DOCUMENT SECTION
===============

The era of biological therapy has arrived, and we would do well to learn the lessons of the 'steroid era', in which too many years passed before the side effects of these new 'wonder drugs' were fully appreciated. Will biological agents be as good as we hope, will they have complications we have not anticipated, and will they be affordable? Pharmacovigilance is the name of the game. Furthermore, it is clear from the Vioxx® (Merck & Co., Inc., New Jersey, NY) experience that the normal 6–12 months of pharmacovigilance carried out by pharmaceutical companies could be too short a time to make any balanced judgements.

In order to circumvent these problems, several countries—Sweden, Germany and the United Kingdom, for example—have established biological registers to determine the long-term outcome of treating patients with tumor-necrosis-factor (TNF) blockers, principally in patients with rheumatoid arthritis. The largest register established to date is the British Society for Rheumatology (BSR)'s Biologics Register (BSRBR), which will soon have been following three groups of 4,000 patients, each on etanercept, infliximab or adalimumab, and 4,000 untreated controls with rheumatoid arthritis, for at least 5 years. Individual patients' consultants are contacted twice yearly and data on patient progress and side effects are recorded. A treasure trove of biological information is already emerging, and health–economic analyses are being undertaken to determine whether, for example, the TNF blockers will, by virtue of reducing erosions and joint damage, prevent the frequent admissions to hospital for procedures such as synovectomies or joint replacements that so many patients have endured in the past.

===============

DATA UNDER STUDY

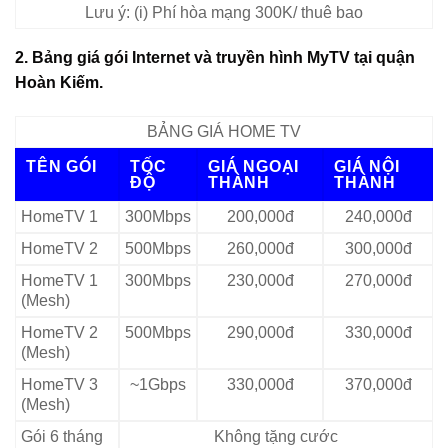
Lưu ý: (i) Phí hòa mạng 300K/ thuê bao
2. Bảng giá gói Internet và truyền hình MyTV tại quận
Hoàn Kiếm.
BẢNG GIÁ HOME TV
TÊN GÓI
TỐC
GIÁ NGOẠI
GIÁ NỘI
ĐỘ
THÀNH
THÀNH
HomeTV 1
300Mbps
200,000đ
240,000đ
HomeTV 2
500Mbps
260,000đ
300,000đ
HomeTV 1
300Mbps
230,000đ
270,000đ
(Mesh)
HomeTV 2
500Mbps
290,000đ
330,000đ
(Mesh)
HomeTV 3
~1Gbps
330,000đ
370,000đ
(Mesh)
Gói 6 tháng
Không tặng cước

===============

TASK BRIEF
Continue the passage above on biological therapy and drug registers from the point where it stops.

RESPONSE BELOW
...we need to decide soon whether ... independent pharmacovigilance is an expensive luxury or a necessity to be paid for whatever the price

The increasing success of the BSRBR and other European registers now brings several important questions in its wake. In particular, does it make sense to develop registers for TNF-blocking drugs that are used in the treatment of less common rheumatic diseases, such as psoriatic arthritis and ankylosing spondylitis, or even for rarer conditions, such as myositis and vasculitis? Are there sufficiently important questions to warrant separate registers for these more uncommon conditions? Furthermore, given the similarities in the form of arthritis found in many patients with psoriatic arthritis, is there a compelling case for rheumatologists (as opposed to dermatologists) to develop a separate psoriatic arthritis register? A separate register for ankylosing spondylitis seems more viable, given the major differences in disease phenotype. Another question is whether the registers should be expanded to include drugs that clearly demonstrate some benefit in the treatment of rheumatoid arthritis, such as rituximab (made by Roche) and abatacept (under development by Bristol-Myers Squibb).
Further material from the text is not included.